> TRY IT:
What lines in the material hold the string "Vierkant"? Copy out each of them.
========
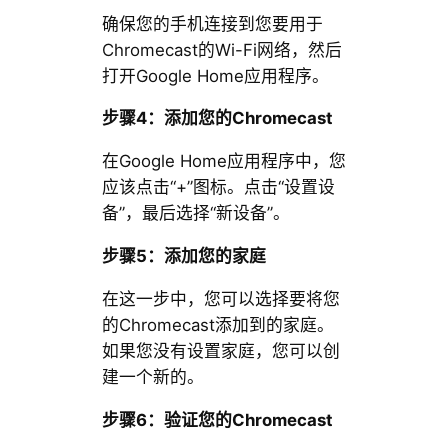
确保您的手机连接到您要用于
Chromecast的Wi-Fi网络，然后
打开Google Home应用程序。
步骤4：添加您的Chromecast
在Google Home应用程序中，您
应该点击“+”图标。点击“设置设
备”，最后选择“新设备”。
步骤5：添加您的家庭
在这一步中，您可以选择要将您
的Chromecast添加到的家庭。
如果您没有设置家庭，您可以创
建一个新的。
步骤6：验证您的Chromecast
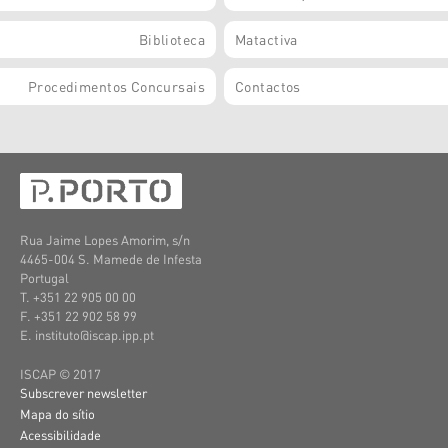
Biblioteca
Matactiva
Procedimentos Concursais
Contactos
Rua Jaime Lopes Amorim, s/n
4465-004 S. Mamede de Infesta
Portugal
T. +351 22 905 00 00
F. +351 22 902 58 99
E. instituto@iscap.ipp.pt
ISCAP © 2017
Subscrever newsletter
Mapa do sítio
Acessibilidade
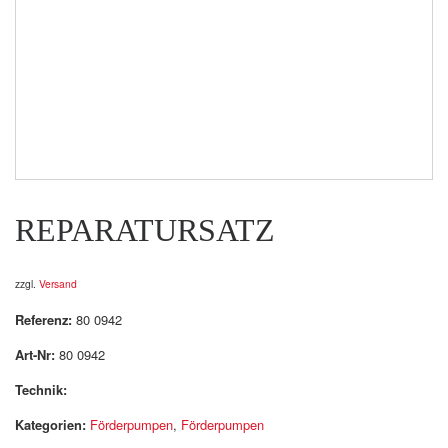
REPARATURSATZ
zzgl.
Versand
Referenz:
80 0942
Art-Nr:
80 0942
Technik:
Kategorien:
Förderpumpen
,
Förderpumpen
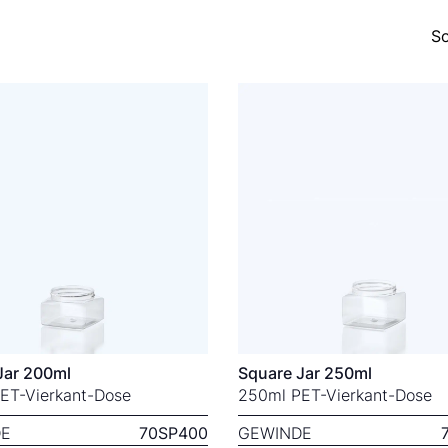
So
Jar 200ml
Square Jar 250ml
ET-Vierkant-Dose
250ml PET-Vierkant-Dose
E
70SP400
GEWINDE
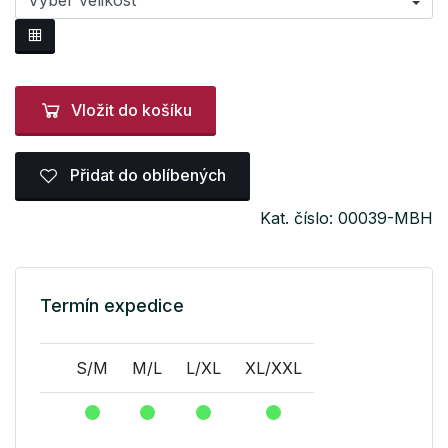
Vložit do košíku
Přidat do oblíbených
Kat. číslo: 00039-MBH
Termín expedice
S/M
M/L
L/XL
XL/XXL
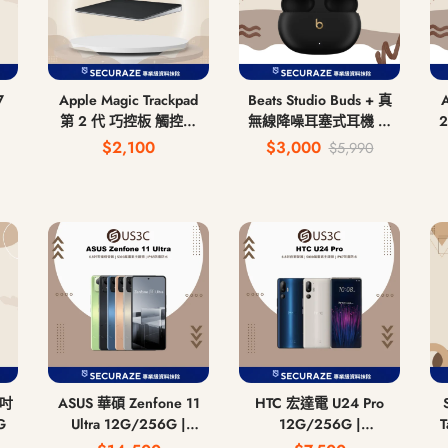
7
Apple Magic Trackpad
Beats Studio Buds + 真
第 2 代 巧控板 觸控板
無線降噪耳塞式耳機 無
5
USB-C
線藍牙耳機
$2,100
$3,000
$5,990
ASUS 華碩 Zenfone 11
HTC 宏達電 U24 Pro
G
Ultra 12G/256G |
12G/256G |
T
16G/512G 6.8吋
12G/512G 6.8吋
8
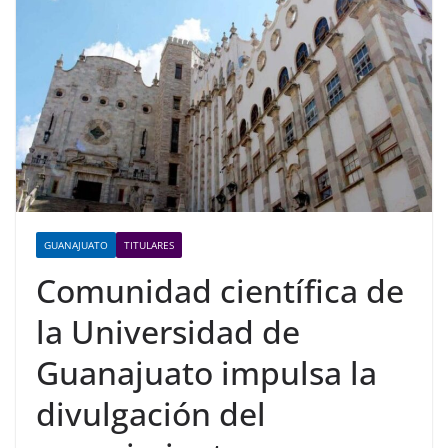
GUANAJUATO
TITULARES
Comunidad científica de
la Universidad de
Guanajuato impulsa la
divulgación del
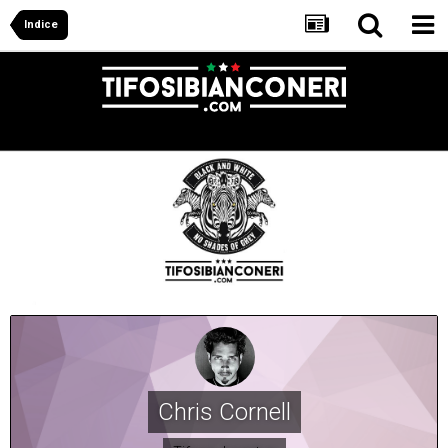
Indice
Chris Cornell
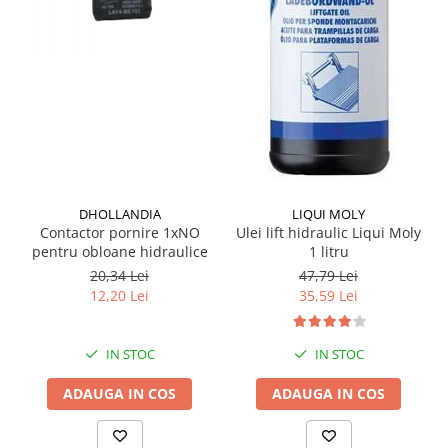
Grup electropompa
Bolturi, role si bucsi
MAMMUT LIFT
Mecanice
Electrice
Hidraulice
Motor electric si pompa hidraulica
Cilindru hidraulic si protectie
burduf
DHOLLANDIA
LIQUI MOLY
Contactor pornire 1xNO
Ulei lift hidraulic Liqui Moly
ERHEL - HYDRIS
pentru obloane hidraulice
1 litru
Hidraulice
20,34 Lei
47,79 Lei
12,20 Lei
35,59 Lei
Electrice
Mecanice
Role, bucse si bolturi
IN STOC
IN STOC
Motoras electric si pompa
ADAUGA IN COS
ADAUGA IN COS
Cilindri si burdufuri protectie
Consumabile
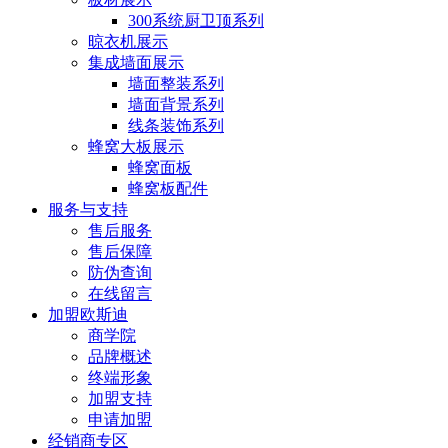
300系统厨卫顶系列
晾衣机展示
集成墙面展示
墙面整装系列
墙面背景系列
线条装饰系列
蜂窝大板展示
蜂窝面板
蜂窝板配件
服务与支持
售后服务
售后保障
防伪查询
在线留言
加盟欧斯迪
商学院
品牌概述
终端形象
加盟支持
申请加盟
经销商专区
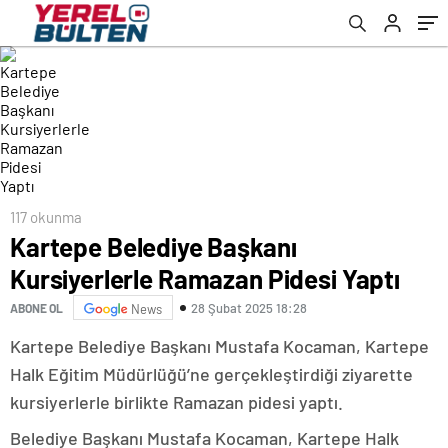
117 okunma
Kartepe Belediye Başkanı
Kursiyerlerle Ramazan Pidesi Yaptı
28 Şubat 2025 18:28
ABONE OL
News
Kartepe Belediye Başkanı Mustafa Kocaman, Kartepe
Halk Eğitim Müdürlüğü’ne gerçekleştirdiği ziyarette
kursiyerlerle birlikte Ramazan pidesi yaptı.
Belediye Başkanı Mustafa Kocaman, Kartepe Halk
========
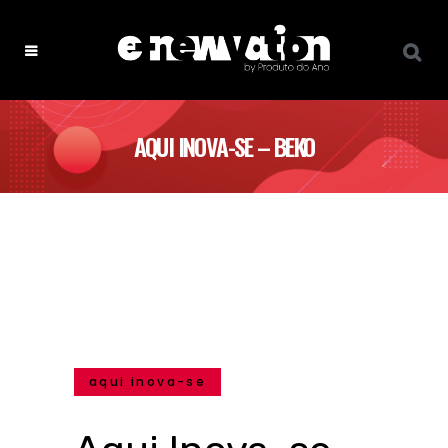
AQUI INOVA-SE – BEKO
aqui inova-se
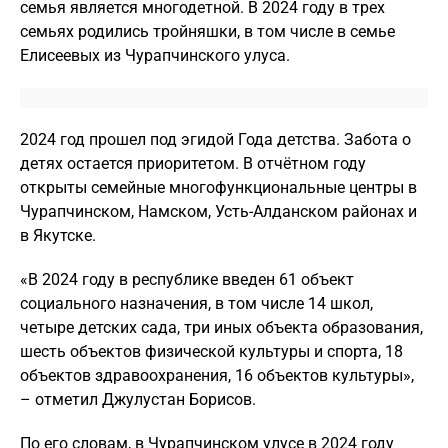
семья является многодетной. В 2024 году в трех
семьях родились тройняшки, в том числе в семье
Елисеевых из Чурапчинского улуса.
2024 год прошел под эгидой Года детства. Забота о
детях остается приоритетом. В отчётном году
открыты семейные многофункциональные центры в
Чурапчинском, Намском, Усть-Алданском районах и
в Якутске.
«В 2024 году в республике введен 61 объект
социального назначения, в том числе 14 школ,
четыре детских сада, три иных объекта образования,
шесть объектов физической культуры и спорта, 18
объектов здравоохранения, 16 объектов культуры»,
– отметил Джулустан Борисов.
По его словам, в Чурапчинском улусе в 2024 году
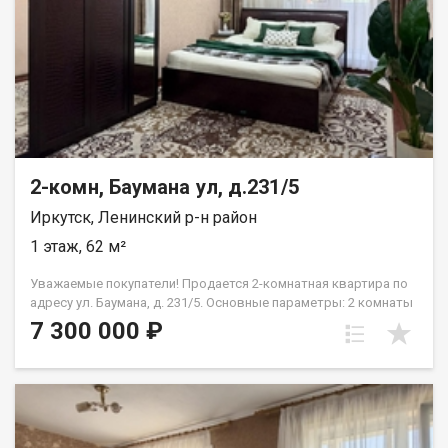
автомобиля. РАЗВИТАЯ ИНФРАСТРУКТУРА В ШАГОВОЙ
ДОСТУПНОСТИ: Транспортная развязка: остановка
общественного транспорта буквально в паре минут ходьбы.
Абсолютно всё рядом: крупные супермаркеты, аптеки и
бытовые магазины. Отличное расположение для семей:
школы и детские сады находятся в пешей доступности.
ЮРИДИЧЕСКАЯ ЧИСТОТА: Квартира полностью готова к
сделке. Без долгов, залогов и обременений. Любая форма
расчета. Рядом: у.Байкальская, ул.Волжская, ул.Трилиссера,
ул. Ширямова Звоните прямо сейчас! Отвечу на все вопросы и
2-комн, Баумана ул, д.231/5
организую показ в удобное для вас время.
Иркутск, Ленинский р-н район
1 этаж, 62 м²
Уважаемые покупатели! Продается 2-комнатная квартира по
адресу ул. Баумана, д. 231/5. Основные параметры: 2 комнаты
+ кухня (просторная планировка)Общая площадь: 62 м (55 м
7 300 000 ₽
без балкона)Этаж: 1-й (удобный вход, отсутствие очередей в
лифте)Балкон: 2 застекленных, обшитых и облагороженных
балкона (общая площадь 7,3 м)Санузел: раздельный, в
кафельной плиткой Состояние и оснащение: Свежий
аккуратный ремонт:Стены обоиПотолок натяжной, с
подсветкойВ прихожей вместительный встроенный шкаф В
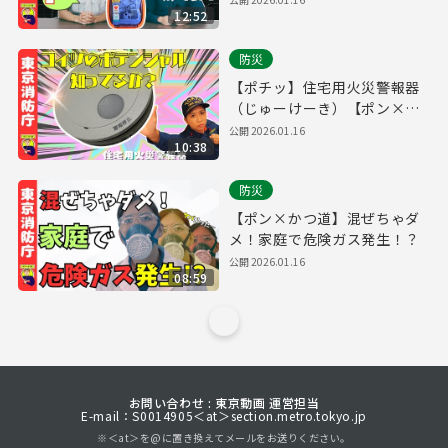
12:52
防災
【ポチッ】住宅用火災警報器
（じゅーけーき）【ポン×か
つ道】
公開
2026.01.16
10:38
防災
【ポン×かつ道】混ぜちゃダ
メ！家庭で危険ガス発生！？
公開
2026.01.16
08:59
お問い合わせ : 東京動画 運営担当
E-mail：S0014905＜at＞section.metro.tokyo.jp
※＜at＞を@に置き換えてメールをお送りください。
========
> RESPONSE TO THIS TASK:
ET-Vierkant-Dose
250ml PET-Vierkant-Dose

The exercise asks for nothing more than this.